Sitting by Gray’s side in the same chair his brother had been in, I grab hold of his hand.

“Tell me what happened.” His voice is so hoarse. I wonder if they’ve allowed him water yet. Digging in my pocket, I pull out my chapstick, smearing it across his mouth. The minty sensation will at least give him a little reprieve.

“Gray, I don’t think I could bear living that again.” My eyes cast down to where his fingers lightly squeeze mine.

“Tell me.”

So I do. Everything from how amazing his ride had been to the sound of his spine cracking against the metal fencing. His reluctance to come here, which only makes him chuckle, resulting in my narrowed eyes laser-focused on his face as I continue. I tell him about his injuries and what they could mean, each explanation only darkening his expression.

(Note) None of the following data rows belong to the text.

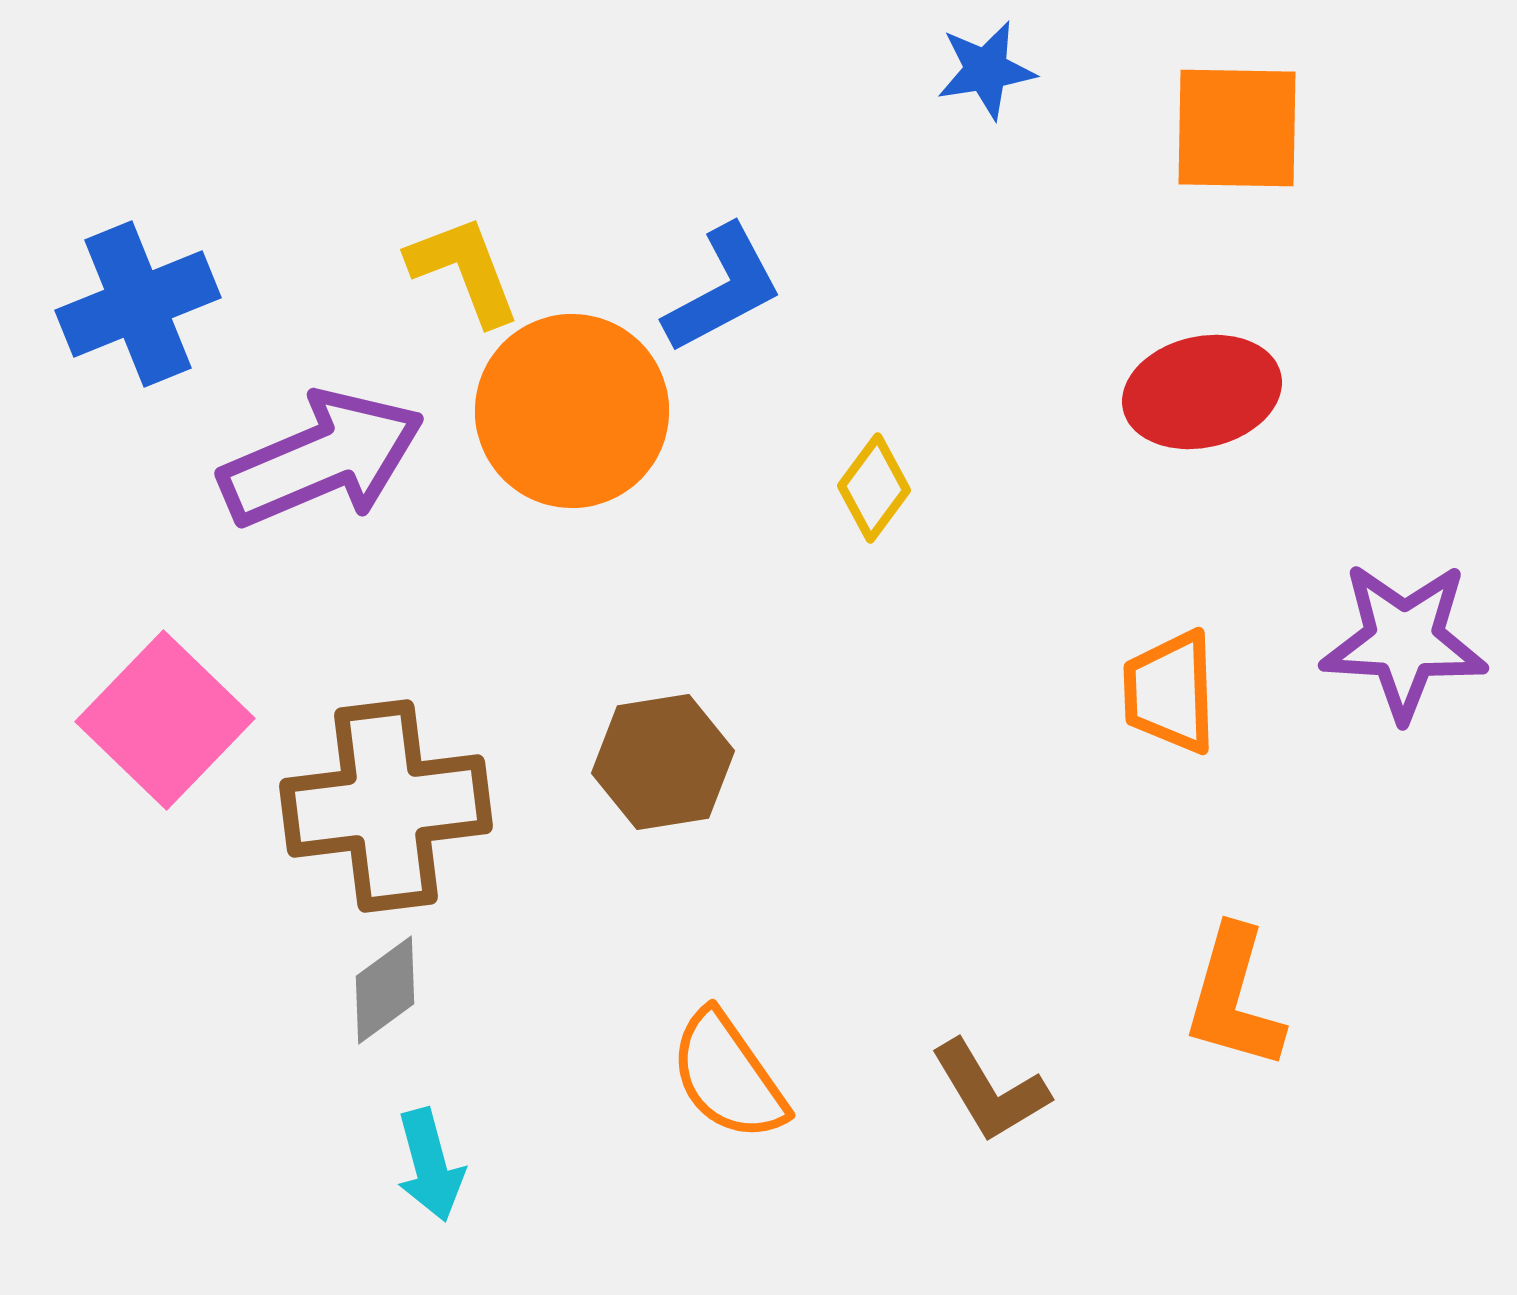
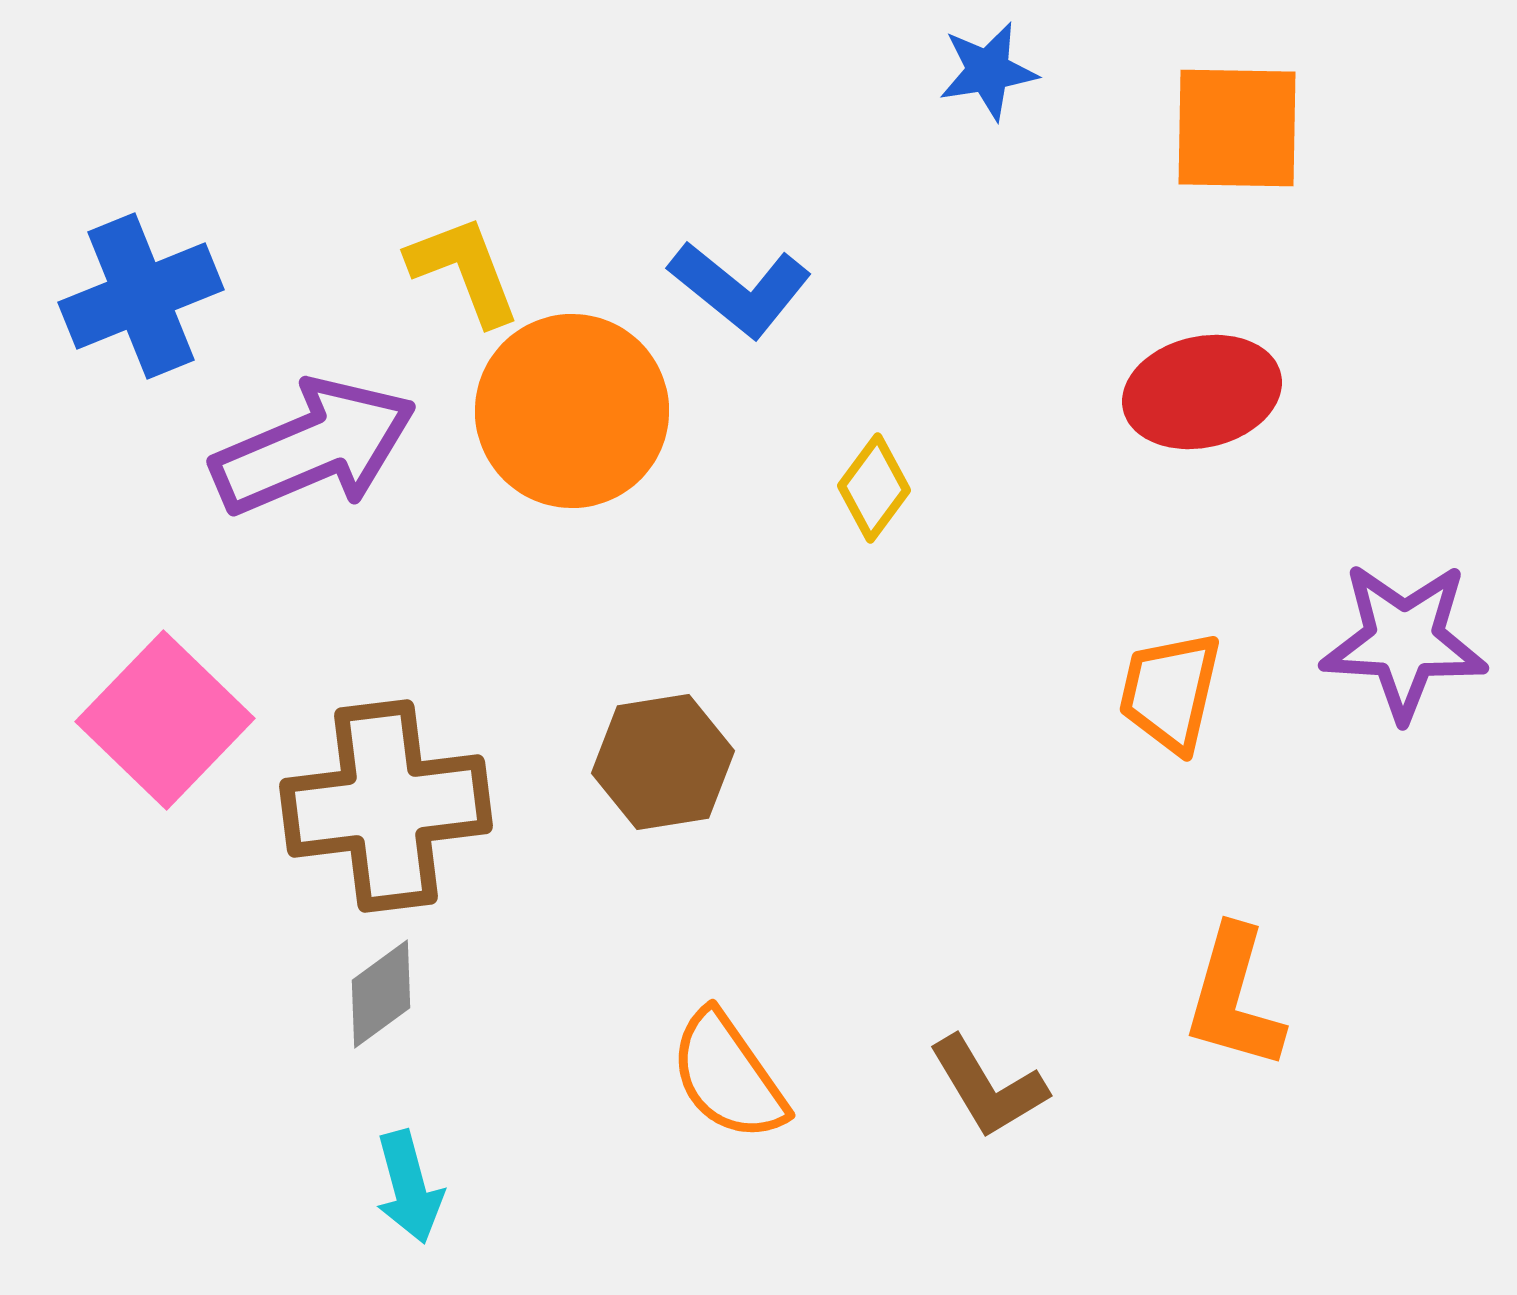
blue star: moved 2 px right, 1 px down
blue L-shape: moved 17 px right; rotated 67 degrees clockwise
blue cross: moved 3 px right, 8 px up
purple arrow: moved 8 px left, 12 px up
orange trapezoid: rotated 15 degrees clockwise
gray diamond: moved 4 px left, 4 px down
brown L-shape: moved 2 px left, 4 px up
cyan arrow: moved 21 px left, 22 px down
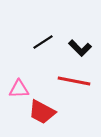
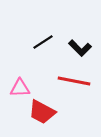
pink triangle: moved 1 px right, 1 px up
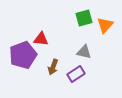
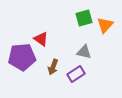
red triangle: rotated 28 degrees clockwise
purple pentagon: moved 1 px left, 2 px down; rotated 16 degrees clockwise
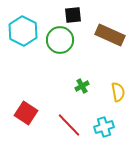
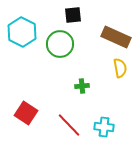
cyan hexagon: moved 1 px left, 1 px down
brown rectangle: moved 6 px right, 2 px down
green circle: moved 4 px down
green cross: rotated 24 degrees clockwise
yellow semicircle: moved 2 px right, 24 px up
cyan cross: rotated 24 degrees clockwise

“Will I ride again?” he groans.

“Let’s not worry about that right now,” I keep my voice soft. The same tone I’ve used so many times when I know the answer should be no, but also acknowledge the progression of healing, will be the true indicator.

“Will I?” he demands.

Dropping my forehead or our joined hands, I suck in several shaky breaths before meeting his eyes again. “As long as you heal properly.”

It’s not that I don’t want Gray to do what he loves. He’s too good to walk away if he’s in proper health to do it. That’s the part that worries me. Thinking back to my first interaction with Gray I am not confident he’ll take the necessary steps to let his body recover before he goes about climbing on the back of another ton-sized animal ready to toss him into oblivion.

“Baby, I’m fine,” he says again, his hand slipping out of mine to run over my hair.

“I think you will be, but it doesn’t mean I’m not scared, and our boys miss you. I’ve never seen such sad eyes.”

“Say that again,” he breathes.

“The dogs have sad eyes?”

“No. The part where you called them ours.”

“Our boys miss you?” I’m confused about why he wanted that repeated.

He groans happily, slightly nuzzling further into the mattress. “I’m getting tired again. But now I’m happy.”

“Why?”

“Because I love you and our boys,” he whispers, as his eyelids flutter shut.

“Gray. Gray.” I lightly tug at his hand, but only a tiny snore sneaks out.

Of course he would say something like that and fall asleep.